## Task item A
In the paper abstracts below, what was by far the most influential motivator for switching radio stations while driving?
------------
The Dual Structure of Global Networks in the Entertainment Industry: Interorganizational Linkage and Geographical Dispersion • Bum Soo Chon, Kyunggido, Korea and George A. Barnett, SUNY-Buffalo • This paper describes the contour of the global media networks in terms of interorganizational linkages and spatial distribution of foreign direct investment in the entertainment industry. The results of the multiple network analyses revealed that there were significant differences in the positional structures of global media networks in the entertainment industry. However, in the case of the structural relationships between the interorganizational and geographical dispersion networks, the QAP analyses revealed structural similarities between both networks in the entertainment industry.

Measuring the Financial Success of Motion Pictures: A Study Integrating the Economic and Communication Theory Perspectives • Bryan Greenberg, Syracuse University • Prior research into movie attendance has fallen into two camps. The first, economic, revolves around financial measurements and how these measurements correlate with attendance. The second perspective, known as the communication theory or psychological approach, focuses on the processes undertaken by the audience in choosing an entertainment option. While these two perspectives differ on the surface they in fact share certain similarities, most notably an assumption of an active audience influenced by and interacting with outside variables.

Ownership and Barriers to Entry in Non-metropolitan Daily Newspaper Markets • Stephen Lacy, Michigan State University; David C. Coulson, Nevada-Reno and Hugh J. Martin, Georgia • This exploratory study found that private ownership of dailies was negatively associated with the number of weekly newspapers and with the penetration of paid and all weeklies within the county. This is consistent with the prediction that privately held newspapers keep prices and profits lower and quality higher than publicly held dailies. The strategy of lower prices and higher investment in quality could discourage weeklies from starting and would lower weekly penetration.

A Case-Study Analysis of Divestiture Determinants & Strategies of Major Media Firms, 1996-2000 • Daphne Eilein Landers, Florida • The Telecommunications Act of 1996 has stimulated media firms to restructure their operations, relative to new opportunities. The deregulatory law has led firms to engage in extensive mergers and acquisitions. Nevertheless, media firms also have divested numerous operations. The goal of this exploratory research paper, therefore, is to ascertain what have been the divestiture strategies – and divestiture determinants – of major media firms since the Telecommunications Act of 1996. Divestiture strategies and motivations are reviewed and applied to recent media divestiture activity.

Switching Radio Stations While Driving: Magnitude, Motivation and Measurement Issues • Walter McDowell, Miami and Steven J. Dick, Southern Illinois University • Rather than examining what attracts radio audiences to a station, this study looked at what turns audiences away. Among the findings of a general public self-report survey of over 350 people were that, while driving a car or truck, there is considerable station switching within a mere quarter-hour listening span and that avoidance of commercials (or zapping) was by far the most influential motivator.
------------
## Task item B
In the rows, quote the lines from the line with "www.decathlon.fr/store-view/magasin-de-sports-lannion-00700" to the line with "Rue Lucien Vidié", both included.

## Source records
------------
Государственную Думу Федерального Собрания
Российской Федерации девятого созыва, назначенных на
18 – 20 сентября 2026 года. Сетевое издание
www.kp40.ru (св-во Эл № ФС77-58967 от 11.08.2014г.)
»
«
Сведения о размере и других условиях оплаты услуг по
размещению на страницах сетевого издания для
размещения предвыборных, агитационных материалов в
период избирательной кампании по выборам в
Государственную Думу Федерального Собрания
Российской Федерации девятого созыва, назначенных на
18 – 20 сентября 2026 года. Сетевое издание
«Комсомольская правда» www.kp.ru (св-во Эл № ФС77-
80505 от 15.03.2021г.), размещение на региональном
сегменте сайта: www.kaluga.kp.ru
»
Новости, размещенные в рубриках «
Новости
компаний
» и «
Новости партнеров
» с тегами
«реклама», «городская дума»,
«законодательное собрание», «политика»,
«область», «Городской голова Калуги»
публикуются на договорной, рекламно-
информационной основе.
------------
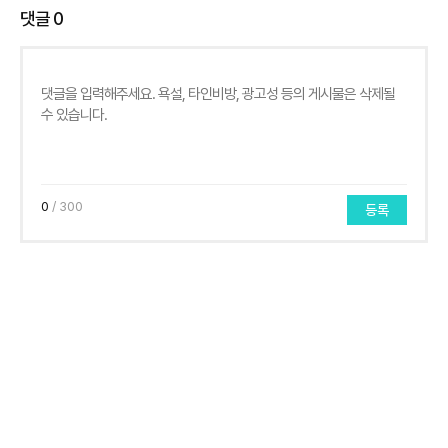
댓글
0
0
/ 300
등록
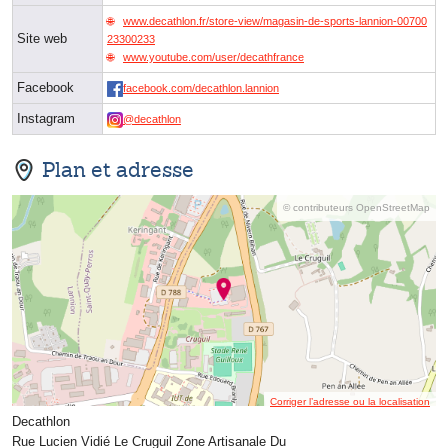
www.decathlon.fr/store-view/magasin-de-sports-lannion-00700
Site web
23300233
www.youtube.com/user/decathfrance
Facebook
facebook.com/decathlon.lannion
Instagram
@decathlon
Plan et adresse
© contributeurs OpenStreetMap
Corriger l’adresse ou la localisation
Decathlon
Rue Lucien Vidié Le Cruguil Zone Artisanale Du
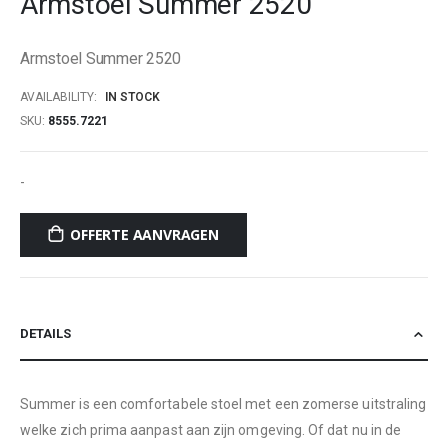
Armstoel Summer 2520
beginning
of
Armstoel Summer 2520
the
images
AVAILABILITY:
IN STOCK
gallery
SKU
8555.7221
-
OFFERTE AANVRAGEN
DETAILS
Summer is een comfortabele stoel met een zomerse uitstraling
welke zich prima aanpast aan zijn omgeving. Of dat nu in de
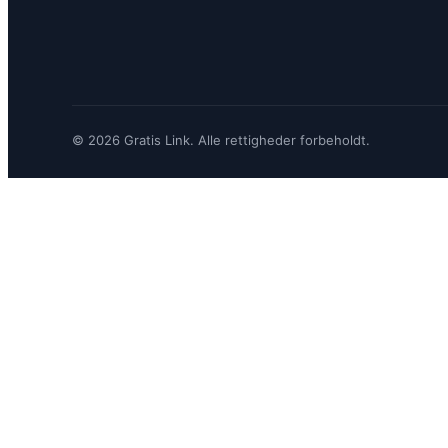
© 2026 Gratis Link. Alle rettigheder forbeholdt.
------------
## Task output A
Avoidance of commercials (or zapping).

## Task output B
www.decathlon.fr/store-view/magasin-de-sports-lannion-00700
Site web
23300233
www.youtube.com/user/decathfrance
Facebook
facebook.com/decathlon.lannion
Instagram
@decathlon
Plan et adresse
© contributeurs OpenStreetMap
Corriger l’adresse ou la localisation
Decathlon
Rue Lucien Vidié Le Cruguil Zone Artisanale Du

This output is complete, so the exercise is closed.